Here's a list of made-up gene accession numbers:

`xkn59438, yhdck2, eihd39d9, chdsye847, hedle3455, xjhd53e, 45da, de37dp`

Write a program that will print only the accession names that satisfy the following criteria – treat each criterion separately:

- contain the number 5
- contain the letter d or e
- contain the letters d and e in that order
- contain the letters d and e in that order with a single letter between them
- contain both the letters d and e in any order
- start with x or y
- start with x or y and end with e
- contain three or more digits in a row
- end with d followed by either a, r or p

__Warning: this is another exercise where it's easy to get the wrong answer, so check your outputs.__

In [83]:
acc_n = ['xkn59438', 'yhdck2', 'eihd39d9', 'chdsye847', 'hedle3455', 'xjhd53e', '45da', 'de37dp']

criteria= ['5','d|e','de','d.e','[de]','^(x|y)','^[xy].*e$','\d{3,}','d[arp]$']

for n, specific in enumerate(criteria):
    list_of_acc=[]
    for item in acc_n:
        if re.search(specific,item):
            list_of_acc.append(item)
    print(str(list_of_acc)+" match: "+str(specific))

#print(list_of_acc)

['xkn59438', 'hedle3455', 'xjhd53e', '45da'] match: 5
['yhdck2', 'eihd39d9', 'chdsye847', 'hedle3455', 'xjhd53e', '45da', 'de37dp'] match: d|e
['de37dp'] match: de
['hedle3455'] match: d.e
['yhdck2', 'eihd39d9', 'chdsye847', 'hedle3455', 'xjhd53e', '45da', 'de37dp'] match: [de]
['xkn59438', 'yhdck2', 'xjhd53e'] match: ^(x|y)
['xjhd53e'] match: ^[xy].*e$
['xkn59438', 'chdsye847', 'hedle3455'] match: \d{3,}
['45da', 'de37dp'] match: d[arp]$


### Double digest

Look at the file *long_dna.txt* which contains a made up DNA sequence. 

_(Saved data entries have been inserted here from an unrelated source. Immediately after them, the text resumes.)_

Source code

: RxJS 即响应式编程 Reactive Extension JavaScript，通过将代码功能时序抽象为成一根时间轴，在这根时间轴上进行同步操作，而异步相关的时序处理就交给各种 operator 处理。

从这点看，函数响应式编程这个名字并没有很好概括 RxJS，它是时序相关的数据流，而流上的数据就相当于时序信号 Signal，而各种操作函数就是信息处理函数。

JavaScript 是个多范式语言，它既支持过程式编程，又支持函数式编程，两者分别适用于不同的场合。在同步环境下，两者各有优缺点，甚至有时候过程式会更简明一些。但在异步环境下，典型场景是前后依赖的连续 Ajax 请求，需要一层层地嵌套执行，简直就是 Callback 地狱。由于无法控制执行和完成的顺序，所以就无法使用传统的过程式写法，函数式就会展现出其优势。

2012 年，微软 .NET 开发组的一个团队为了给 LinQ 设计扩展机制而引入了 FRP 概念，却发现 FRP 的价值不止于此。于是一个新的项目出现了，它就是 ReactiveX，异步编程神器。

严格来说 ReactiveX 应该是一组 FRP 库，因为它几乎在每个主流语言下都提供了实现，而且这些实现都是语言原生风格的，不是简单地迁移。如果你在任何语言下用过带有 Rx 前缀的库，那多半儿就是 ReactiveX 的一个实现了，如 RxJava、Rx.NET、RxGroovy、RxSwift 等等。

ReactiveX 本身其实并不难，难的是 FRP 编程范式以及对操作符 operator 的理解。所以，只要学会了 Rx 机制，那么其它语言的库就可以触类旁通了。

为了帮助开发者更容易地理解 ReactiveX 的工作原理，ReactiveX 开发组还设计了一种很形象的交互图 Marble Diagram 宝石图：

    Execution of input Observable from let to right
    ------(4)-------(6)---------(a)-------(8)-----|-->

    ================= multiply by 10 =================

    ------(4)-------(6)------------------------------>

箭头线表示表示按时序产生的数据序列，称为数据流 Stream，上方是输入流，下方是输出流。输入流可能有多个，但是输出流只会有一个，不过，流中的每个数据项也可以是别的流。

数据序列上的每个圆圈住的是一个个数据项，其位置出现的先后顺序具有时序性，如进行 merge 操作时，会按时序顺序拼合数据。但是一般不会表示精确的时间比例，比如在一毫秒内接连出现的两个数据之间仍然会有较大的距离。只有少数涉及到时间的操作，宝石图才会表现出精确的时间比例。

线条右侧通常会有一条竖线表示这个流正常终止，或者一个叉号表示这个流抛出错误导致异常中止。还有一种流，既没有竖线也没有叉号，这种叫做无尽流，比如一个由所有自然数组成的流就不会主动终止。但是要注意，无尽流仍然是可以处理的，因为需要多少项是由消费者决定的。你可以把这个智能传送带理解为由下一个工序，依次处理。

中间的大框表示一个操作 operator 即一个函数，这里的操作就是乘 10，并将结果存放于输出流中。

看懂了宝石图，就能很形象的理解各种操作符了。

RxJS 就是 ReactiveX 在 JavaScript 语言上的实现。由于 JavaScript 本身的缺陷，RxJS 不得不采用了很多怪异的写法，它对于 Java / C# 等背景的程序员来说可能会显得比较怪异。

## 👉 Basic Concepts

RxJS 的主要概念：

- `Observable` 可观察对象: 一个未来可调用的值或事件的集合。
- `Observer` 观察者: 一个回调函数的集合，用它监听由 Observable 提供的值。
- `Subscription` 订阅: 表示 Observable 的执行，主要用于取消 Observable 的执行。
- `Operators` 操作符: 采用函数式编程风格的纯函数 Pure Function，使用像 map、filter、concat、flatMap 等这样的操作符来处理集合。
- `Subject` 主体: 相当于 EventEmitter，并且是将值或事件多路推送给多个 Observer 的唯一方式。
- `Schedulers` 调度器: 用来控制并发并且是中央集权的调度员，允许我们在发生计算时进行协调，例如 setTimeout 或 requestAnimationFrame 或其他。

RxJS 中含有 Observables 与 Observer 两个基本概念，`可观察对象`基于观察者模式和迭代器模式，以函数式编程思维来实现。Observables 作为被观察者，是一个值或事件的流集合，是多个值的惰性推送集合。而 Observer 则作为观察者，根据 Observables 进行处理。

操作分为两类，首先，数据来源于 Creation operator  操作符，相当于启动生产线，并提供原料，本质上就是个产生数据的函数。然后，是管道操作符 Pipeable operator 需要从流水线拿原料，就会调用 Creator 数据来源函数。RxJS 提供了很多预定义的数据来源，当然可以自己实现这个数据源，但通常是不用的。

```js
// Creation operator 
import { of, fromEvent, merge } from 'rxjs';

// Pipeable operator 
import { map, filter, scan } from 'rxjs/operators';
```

__/ indicates the position of the cut site__ for the following explanation.

Predict the fragment lengths that we will get if we digest the sequence with a made up restriction enzyme __AbcI__, whose recognition site is `ANT/AAT`.

What will the fragment lengths be if we do a double digest with both __AbcI__ and __AbcII__, whose recognition site is `GCRW/TG` (hard)? Can you predict the sequences of the fragments themselves?

In [76]:
long = open("long_dna.txt")
long_dna = long.read().rstrip('\n')

rist_site = re.finditer("A(A|T|G|C)TAAT", long_dna)#using finditer in case there are multiple restriction sites 

for mo in rist_site:
    rist_start = mo.start()#where it starts
    rist_end = mo.end()
    print(rist_start, rist_end) ##collect into list and print list?

print(len(long_dna))

#print(rist_start(1))

#split = re.split("A(A|T|G|C)TAAT", dna)
#print(split)

1140 1146
1625 1631
2012


TypeError: 'int' object is not callable

### Super bonus exercise: many restriction enzymes

The file *restriction_enzyme_data.txt* contains names and motifs for many different restriction enzymes, one per line. Each line has the name of the enzyme and its motif separated by a comma. In the motifs, forward slash indicates the cut position. Write a program that will take a DNA sequence and predict the fragment lengths when digested with each of these enzymes. You'll have to turn the motifs, which use ambiguity codes, into regular expressions. Use the file *ce1.txt* to test your program (it contains *C. elegans* chromosome one).